Could you give us a brief biography of you and your career?
Leanne started her life as a broadcast assistant and journalist with Channel TV (part of the ITV network) before she then trained as a chartered accountant working for Deloitte and specialising first in Financial Services and then in Media. Leanne then joined Barclays and held a number of roles ranging from internal audit, operational risk, governance and control, and finally leading a conduct risk team when the financial crisis broke out. During her time at Barclays Leanne was also deployed to Afghanistan for 6 months where she was the 2IC for the engineers headquarter squadron, and then moved in to the media operations team, looking after journalists and getting the news back out. Leanne moved to RSM to head up the new Regulatory Consulting function in 2015 which was then when she was placed in Alphabet as an interim Head of Compliance. Leanne applied for the role and in January 2017 took it up on a permanent basis. January 2020 saw Leanne merge the Alphabet Compliance function with the BMW Financial Services Compliance Function for a more future fit organisation. Leanne also has two boys who are 5 and 7 years old.
Tell us what this nomination means to you?
I am a little bit of a workaholic and it’s rare in today’s world to have any opportunity to reflect and appreciate all that has been achieved. Certainly you can go through life feeling like you are just another number in the huge machine of life, so to me, this nomination means the world. It’s feels like a huge hug which we all need from time to time!
What advice would you give to a women considering a career in automotive?
From being from outside of the motor industry, it is fairly easy to see that it is probably one of the most complex and interesting industries to be a part of. The people are hugely passionate about what they do – whatever part of the value chain they are in, it’s small enough to get to know people and large enough to have a whole world of opportunities. Perhaps it can be daunting to enter the automotive industry as a female but that’s only because of the impression that the industry is full of the stereotypical car sales man and it really isn’t. There is so much change in our industry whether that’s the effect of BREXIT, the different power trains, complex emission legislation as examples, whatever your skillset and interests, you can find a fulfilling career. Finally, whatever you chose to do, just be you. Pretending you are someone you aren’t is exhausting!!
What advice would you give your younger self on having a successful career?

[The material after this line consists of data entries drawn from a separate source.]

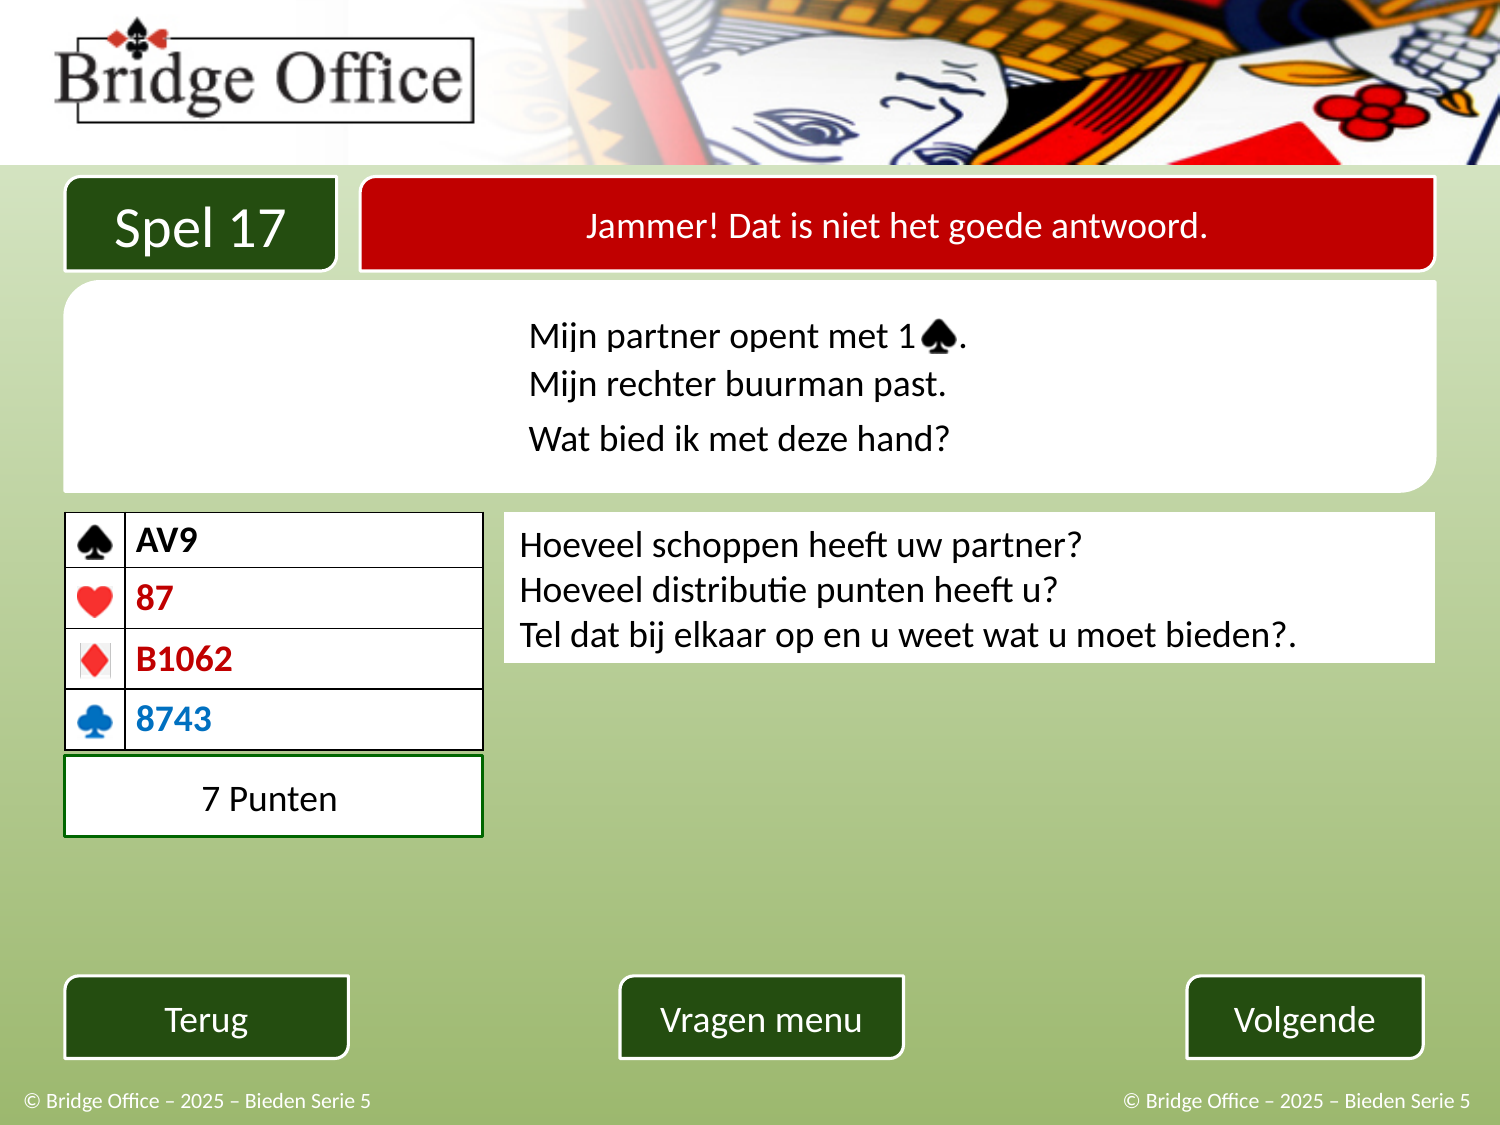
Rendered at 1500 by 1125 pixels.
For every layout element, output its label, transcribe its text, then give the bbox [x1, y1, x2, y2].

picture [77, 585, 114, 618]
picture [0, 0, 1500, 166]
table_cell [66, 568, 124, 628]
table_header [66, 513, 124, 567]
text_box 7 Punten [63, 754, 484, 838]
table_cell 8743 [126, 690, 482, 749]
text_box Spel 17 [63, 179, 339, 273]
picture [77, 643, 114, 679]
table_cell 87 [126, 568, 482, 628]
text_box [63, 280, 1437, 493]
text_box Mijn rechter buurman past. [513, 352, 987, 406]
table_cell [66, 690, 124, 749]
picture [77, 524, 114, 561]
table_cell [66, 629, 124, 688]
picture [77, 703, 114, 740]
text_box Volgende [1185, 974, 1425, 1061]
table_header AV9 [126, 513, 482, 567]
text_box Mijn partner opent met 1 . [513, 303, 1022, 364]
text_box Vragen menu [618, 974, 906, 1061]
picture [920, 318, 957, 354]
table_cell B1062 [126, 629, 482, 688]
text_box Jammer! Dat is niet het goede antwoord. [358, 179, 1437, 273]
text_box © Bridge Office – 2025 – Bieden Serie 5 [8, 1079, 393, 1121]
text_box Wat bied ik met deze hand? [513, 406, 987, 467]
text_box Hoeveel schoppen heeft uw partner? Hoeveel distributie punten heeft u? Tel dat bij elkaar op en u weet wat u moet bieden?. [504, 512, 1435, 663]
text_box Terug [63, 974, 350, 1061]
text_box © Bridge Office – 2025 – Bieden Serie 5 [1107, 1079, 1500, 1121]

Take things slower… ambition and determination are great but no one will stop you from doing more… you need to make sure you don’t sacrifice too much to achieve just in your career. Health and wellbeing will actually make you more productive, happier and therefore equally as successful – inside of work and outside. And don’t fret about what others think about you. Whilst it is nice to be liked, you will always have some challenges, it’s more important to remain true to your own values and be respected. That way you can’t regret what and how you’ve achieved.